Okay, so how do you document an event? By referring to a source. What is a source? It can be something concrete like a birth or death certificate, a parish registry, a book, or something a little more abstract like the 1860 census of the United States. A source can also be an index such as a listing of the people buried in a cemetery. What a source is typically not is a page in a book, a particular roll of microfilm, or a record in an online database (such as findagrave.com). As a rule of thumb, if it’s part that can be separately indexed, it’s not an independent source. You should try to include one or more source citations for each fact in your database. A source citation refers to a source (of course), but includes additional indexical information such as page numbers or record numbers where this makes sense. In Family Tree Maker and at Ancestry.com, this is called the citation detail. In addition, you can add citation text, which is generally freer in form, and generally includes a transcription of the cited text or other details. If you are using one of these tools, two additional details you can add are a URL for an online resource and a multimedia item such a scanned document.

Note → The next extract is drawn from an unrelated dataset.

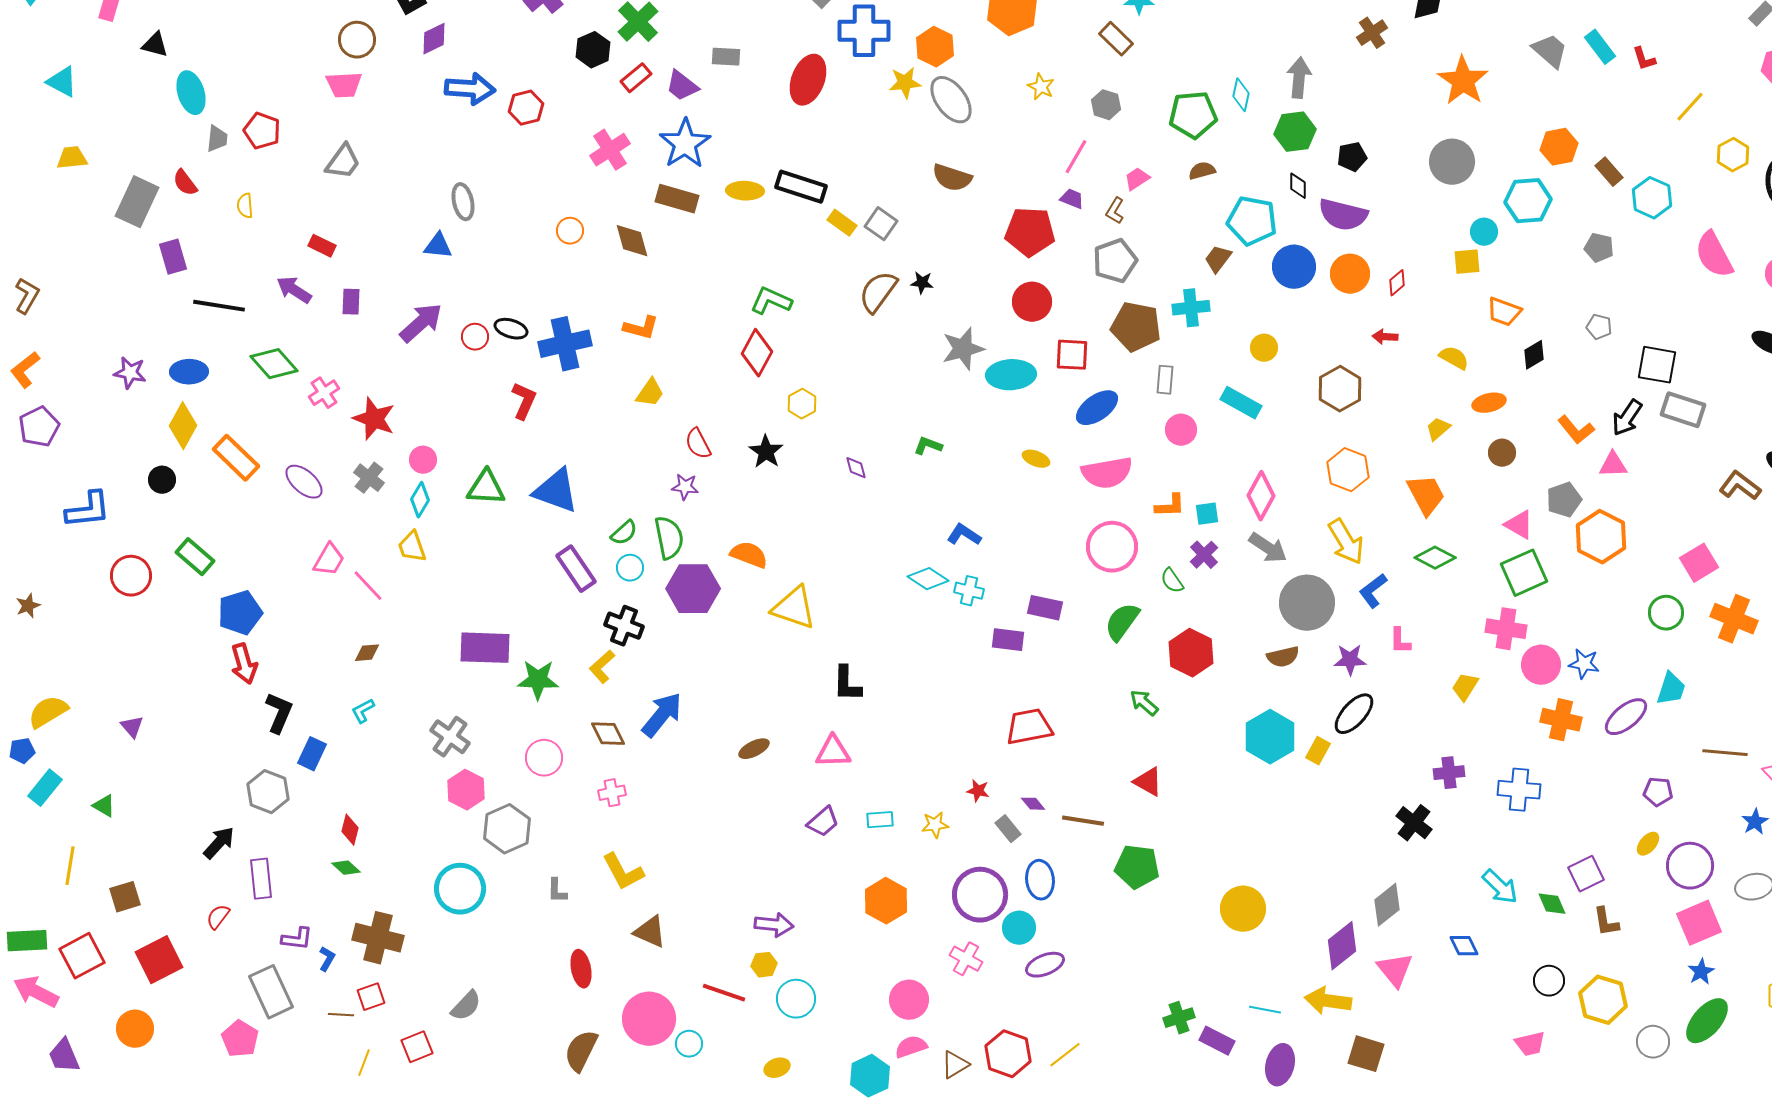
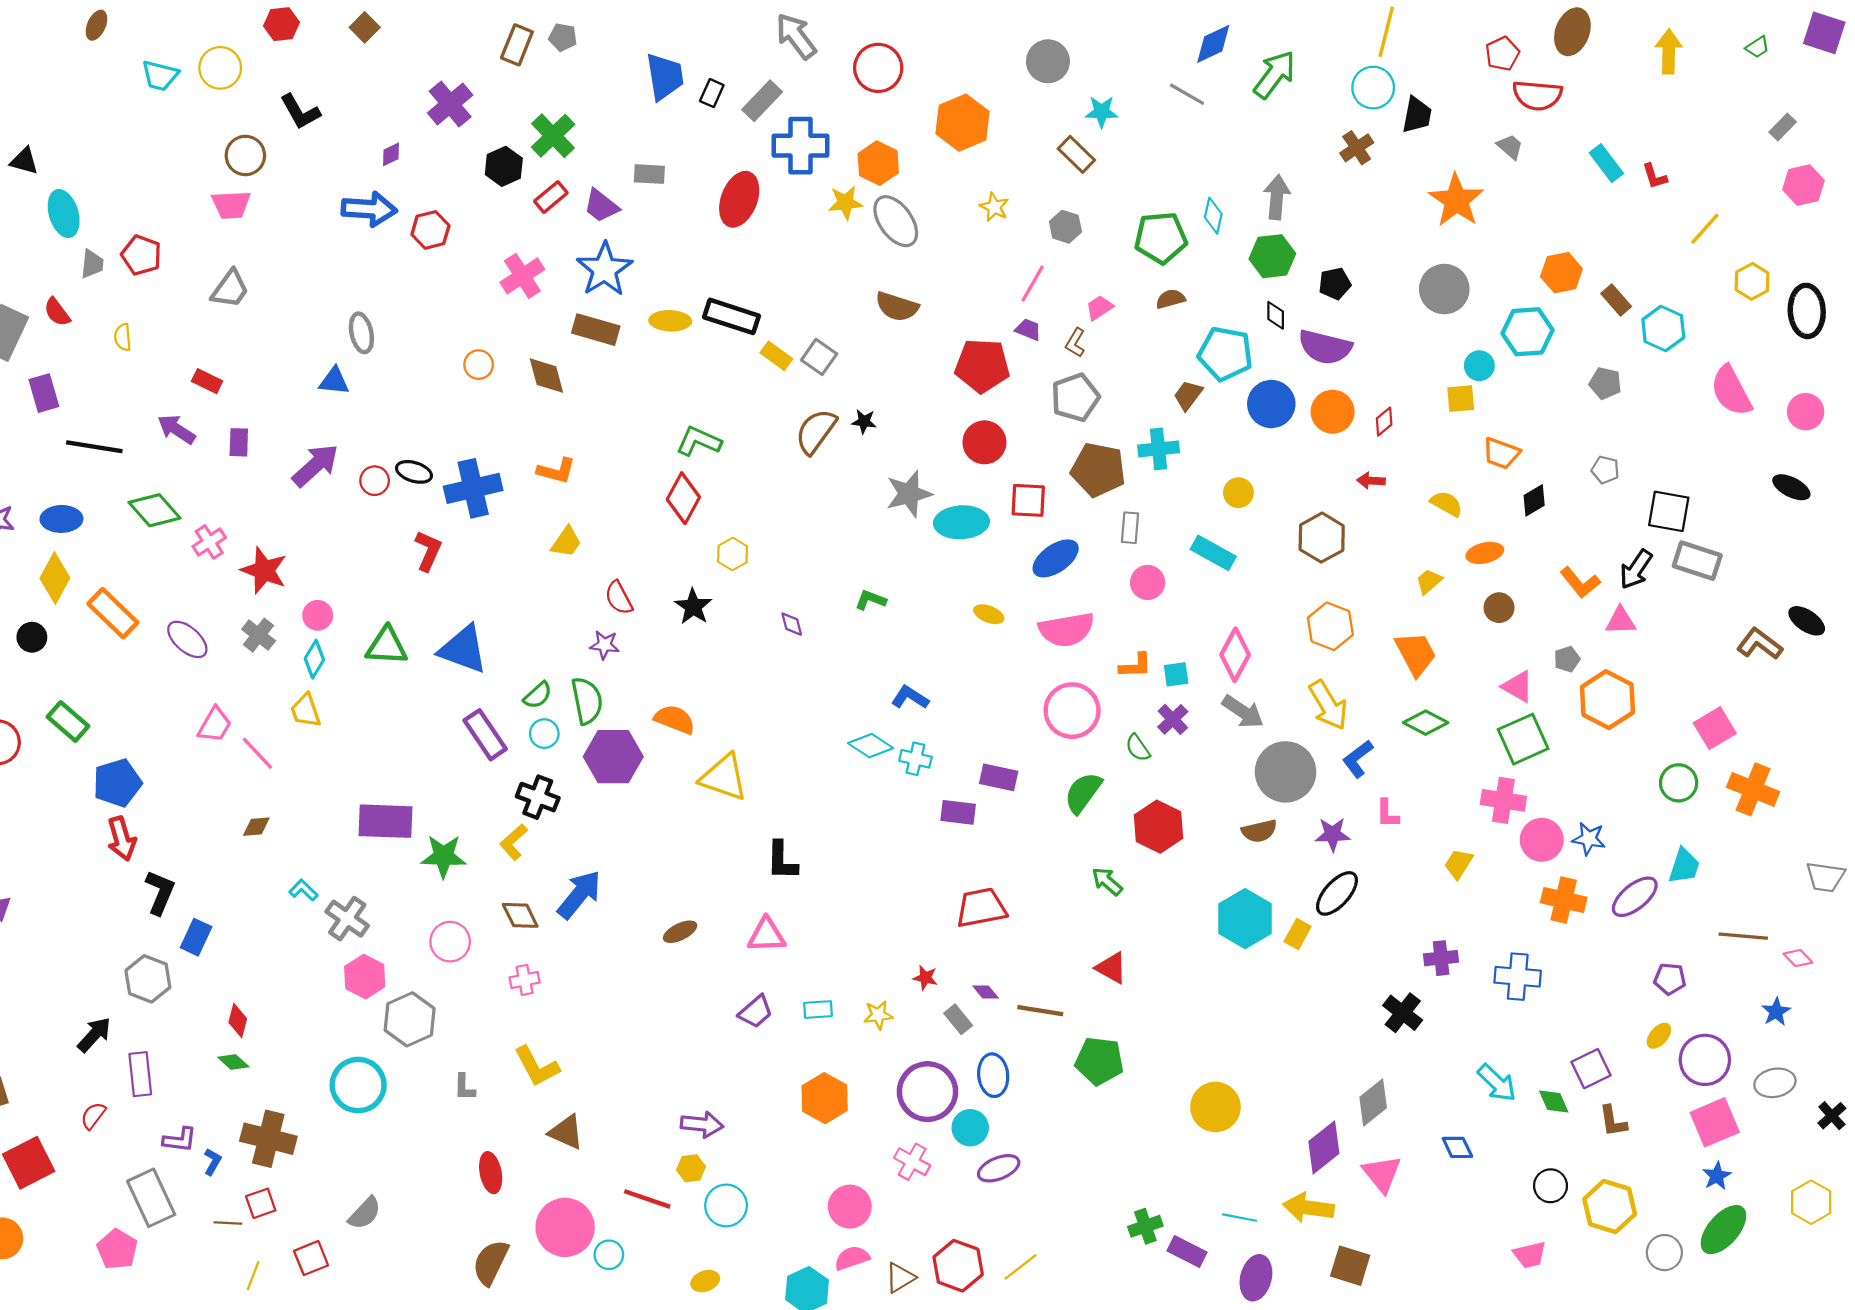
purple diamond: (434, 39) -> (391, 154), moved, size x0.7
gray trapezoid: (1550, 51) -> (1510, 147), moved, size x0.7
gray pentagon: (1564, 500) -> (1567, 659), size x0.7
cyan L-shape: (363, 711) -> (303, 890), moved, turned 72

leaf exampleFinally, I should say a bit about Ancestry.com and the hint (or leaf) mechanism it uses to help you discover (and sometimes document) information. If you use Family Tree Maker (in this case, Family Tree Maker 3 for the Macintosh) and it is linked to Ancestry. You my see a leaf like this. If you click on the leaf, you will be given the opportunity to review information and decide if you want to add it to your tree. If you use the web site instead, you will see the same leaf icon, but the interface is a little different. If you use this mechanism, Ancestry will add source citations for you, citing the resources it matched against your family tree. At this time, they can be any of a number of things, including census records, indexed birth and death certificates, immigration records, land grants and other types of records. This doesn’t mean you don’t want to review the source citations, and you don’t want to limit yourself to using this search tool. Add your own sources and source citations as appropriate. And if you use public member trees in Ancestry as sources, be sure to click on the tree names and review their sources. Member trees can be a great search tool, but they are not what you want to use as information sources in your final product. Different genealogists will tell you different things here, but my position is that it’s fine to use member trees as a tool as long as you’re careful to document your sources and you don’t treat them as the last word.